■ Work to complete: What is needed here is an exact repetition of the records below, beginning at the line that has "положений в речи" and stopping after the line that has "правителей, участие которых больше всего".

■ Records for the task:

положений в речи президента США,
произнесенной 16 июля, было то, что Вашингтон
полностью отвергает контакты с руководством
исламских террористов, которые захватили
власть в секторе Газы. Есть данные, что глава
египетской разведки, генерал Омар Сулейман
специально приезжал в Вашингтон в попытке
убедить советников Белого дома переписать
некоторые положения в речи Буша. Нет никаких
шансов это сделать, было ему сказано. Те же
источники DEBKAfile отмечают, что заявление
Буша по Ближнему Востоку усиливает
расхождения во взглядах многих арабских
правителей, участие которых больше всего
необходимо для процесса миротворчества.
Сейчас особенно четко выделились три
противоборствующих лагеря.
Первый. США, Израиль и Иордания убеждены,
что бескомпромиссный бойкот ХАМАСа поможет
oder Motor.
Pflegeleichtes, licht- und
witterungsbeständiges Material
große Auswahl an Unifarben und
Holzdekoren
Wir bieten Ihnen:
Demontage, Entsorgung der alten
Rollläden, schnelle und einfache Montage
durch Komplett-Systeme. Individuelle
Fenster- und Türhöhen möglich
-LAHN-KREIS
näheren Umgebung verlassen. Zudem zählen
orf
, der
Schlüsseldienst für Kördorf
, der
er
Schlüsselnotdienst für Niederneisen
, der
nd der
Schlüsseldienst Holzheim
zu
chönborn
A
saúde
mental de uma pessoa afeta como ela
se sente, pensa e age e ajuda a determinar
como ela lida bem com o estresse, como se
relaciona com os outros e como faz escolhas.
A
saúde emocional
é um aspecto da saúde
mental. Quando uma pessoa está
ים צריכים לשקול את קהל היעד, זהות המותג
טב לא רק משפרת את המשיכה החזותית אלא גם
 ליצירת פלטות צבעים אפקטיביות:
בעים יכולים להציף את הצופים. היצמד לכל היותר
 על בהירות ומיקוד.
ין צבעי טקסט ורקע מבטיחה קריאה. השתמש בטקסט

==

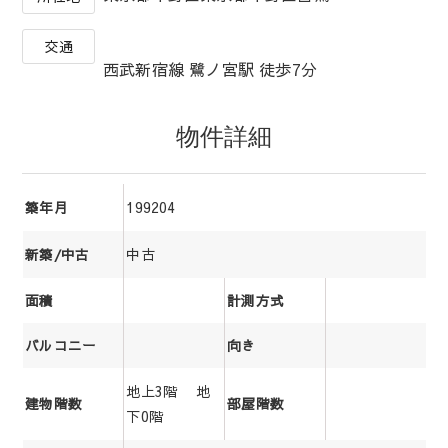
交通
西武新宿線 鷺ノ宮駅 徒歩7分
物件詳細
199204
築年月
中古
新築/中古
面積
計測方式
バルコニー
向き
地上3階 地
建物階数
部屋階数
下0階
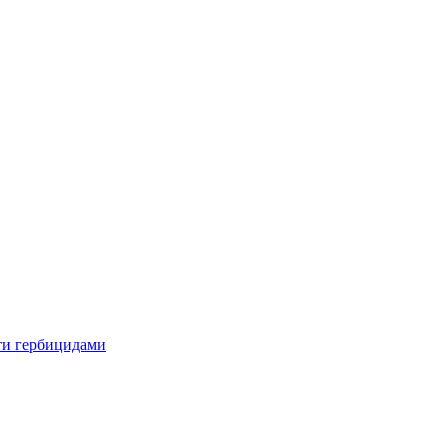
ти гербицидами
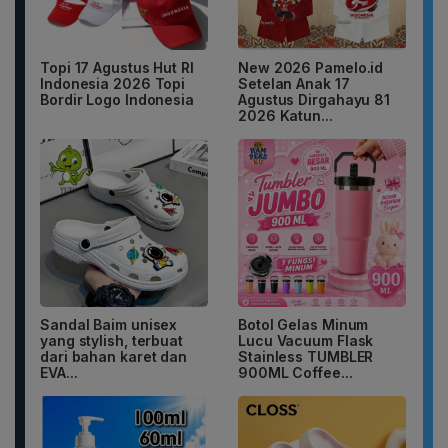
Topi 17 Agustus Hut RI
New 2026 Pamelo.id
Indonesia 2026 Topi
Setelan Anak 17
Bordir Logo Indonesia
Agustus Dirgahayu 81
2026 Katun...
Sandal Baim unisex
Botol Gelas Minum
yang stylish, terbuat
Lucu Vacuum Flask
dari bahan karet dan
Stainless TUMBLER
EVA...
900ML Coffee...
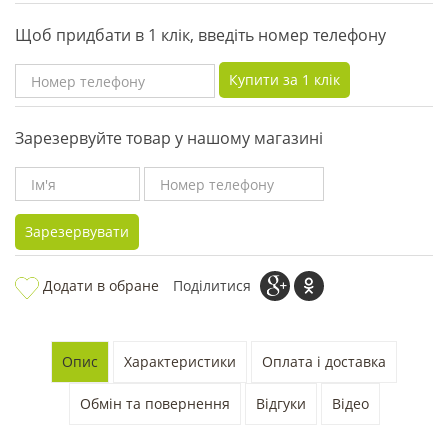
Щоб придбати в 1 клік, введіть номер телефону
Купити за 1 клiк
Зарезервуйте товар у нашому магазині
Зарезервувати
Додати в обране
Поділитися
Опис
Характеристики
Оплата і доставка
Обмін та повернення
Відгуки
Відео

■ Your response:
положений в речи президента США,
произнесенной 16 июля, было то, что Вашингтон
полностью отвергает контакты с руководством
исламских террористов, которые захватили
власть в секторе Газы. Есть данные, что глава
египетской разведки, генерал Омар Сулейман
специально приезжал в Вашингтон в попытке
убедить советников Белого дома переписать
некоторые положения в речи Буша. Нет никаких
шансов это сделать, было ему сказано. Те же
источники DEBKAfile отмечают, что заявление
Буша по Ближнему Востоку усиливает
расхождения во взглядах многих арабских
правителей, участие которых больше всего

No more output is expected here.